## Excerpt
——
These four stunningly scenic Blue Ridge road trips offer awesome outdoor adventures and sweet spots to stop along the way
Nothing kicks off the summer season like hitting the highway on a road trip to a sweet, new-to-you destination—and luckily the Blue Ridge region happens to be home to some of the nation’s most scenically stunning drives.
But we know you’re looking for more than pretty views. The perfect automotive tour offers a heady combo of roadside eye candy, place-centered adventure, cultural touchstones and nifty towns chock full of great amenities. Here, we bring you four itineraries that deliver on all the above. Each brings superlative scenery, vacation-worthy outdoor adventures, and vibe-rich stopovers in cool mountain hubs.
Front Royal, Virginia > Waynesboro on Skyline Drive
Seasoned travelers herald Skyline Drive as a top fixture among roadway adventures. The historic 105-mile route traces the spine of the Blue Ridge Mountains through Shenandoah National Park and boasts 75 pull-in overlooks with gorgeous views. Most of them connect to hiking paths—including 101 miles of Appalachian Trail—that lead to waterfalls, swimming holes, and spectacular panoramas. And park access points let road-trippers dip into neat historic towns and villages like Luray or Sperryville for some creature comforts.
——
## Prompt A
Return the passage of the Blue Ridge road trip article between "These four stunningly" and "cool mountain hubs.", inclusive, with its wording unchanged.
## Prompt B
Summarize the Blue Ridge road trip article in two sentences.
## Prompt C
Write what comes next in the Blue Ridge road trip article, picking up after its final sentence.

Saved data entries
——
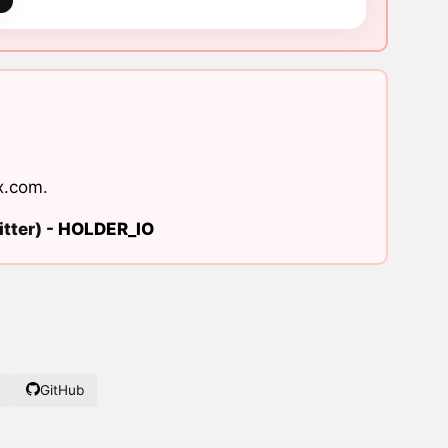
x.com
.
tter) -
HOLDER_IO
GitHub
——
## Exercise answer A
These four stunningly scenic Blue Ridge road trips offer awesome outdoor adventures and sweet spots to stop along the way
Nothing kicks off the summer season like hitting the highway on a road trip to a sweet, new-to-you destination—and luckily the Blue Ridge region happens to be home to some of the nation’s most scenically stunning drives.
But we know you’re looking for more than pretty views. The perfect automotive tour offers a heady combo of roadside eye candy, place-centered adventure, cultural touchstones and nifty towns chock full of great amenities. Here, we bring you four itineraries that deliver on all the above. Each brings superlative scenery, vacation-worthy outdoor adventures, and vibe-rich stopovers in cool mountain hubs.

## Exercise answer B
The Blue Ridge region has some of the nation's most scenic drives, and four itineraries there pair striking scenery with outdoor adventures and stopovers in mountain towns. The first, Skyline Drive from Front Royal to Waynesboro, runs 105 miles through Shenandoah National Park with 75 overlooks, most connecting to hiking paths, plus access points to towns such as Luray and Sperryville.

## Exercise answer C
Get Out & Play:
More than 500 miles of hiking trails crisscross SNP, offering routes for trekkers of all ability levels. The mile-ish-long walk to Stony Man, for instance, begins near milepost 42’s Skyland Resort taproom and carries hikers to a 4,011-foot summit with views of the Page Valley, Shenandoah River, and town of Luray.
The six-mile, Whiteoak Canyon Falls out-and-back, meanwhile, is a challenging trek through a beautifully wooded ravine to a series of six cascading waterfalls that range from 35 to 86 feet in height.
Not far away, mountain bikers should treat themselves to an epic shred-sesh in Massanutten Resort’s Western Slope area. Drop into a flowy, 40-mile network filled with everything from fast and furious black diamonds to breezy, crush-and-run greens. Its 1.1-mile flagship, “The Puzzler,” is loaded with features like 50-yard-long stone rock bridges, dirt berms and tabletop jumps. Tougher routes spill into lower elevation blues for five-mile rides with 1,650 feet of vert.
Stay / Eat / Drink:
Pitstop in the town of Luray around milepost 31 for a stay at the Mimslyn Inn, a Georgian Revival style Historic Hotel of America that dates to 1931. Expect large, well-furnished rooms and original touches like a Roaring Twenties style lobby with soaring ceilings and hanging staircases that wrap around a central fireplace.
Enjoy upscale steakhouse cuisine in onsite restaurant, Circa ’31, and drinks in basement sister tavern, The Speakeasy. The latter doubles as an outpost taproom for the exquisite Mt. Defiance Cidery and Distillery.
The Iris Inn sits just beyond the SNP’s southern terminus and offers a half-dozen well-equipped treehouse-style cabins and lux rooms in a California-style, modern-rustic central lodge. All bring stunning panoramic views of the city and Shenandoah Valley below. While in the area, delight in superb small plates, smash burgers, gourmet pizzas or a five-course, wine-paired pasta tasting at The Shack in nearby Staunton.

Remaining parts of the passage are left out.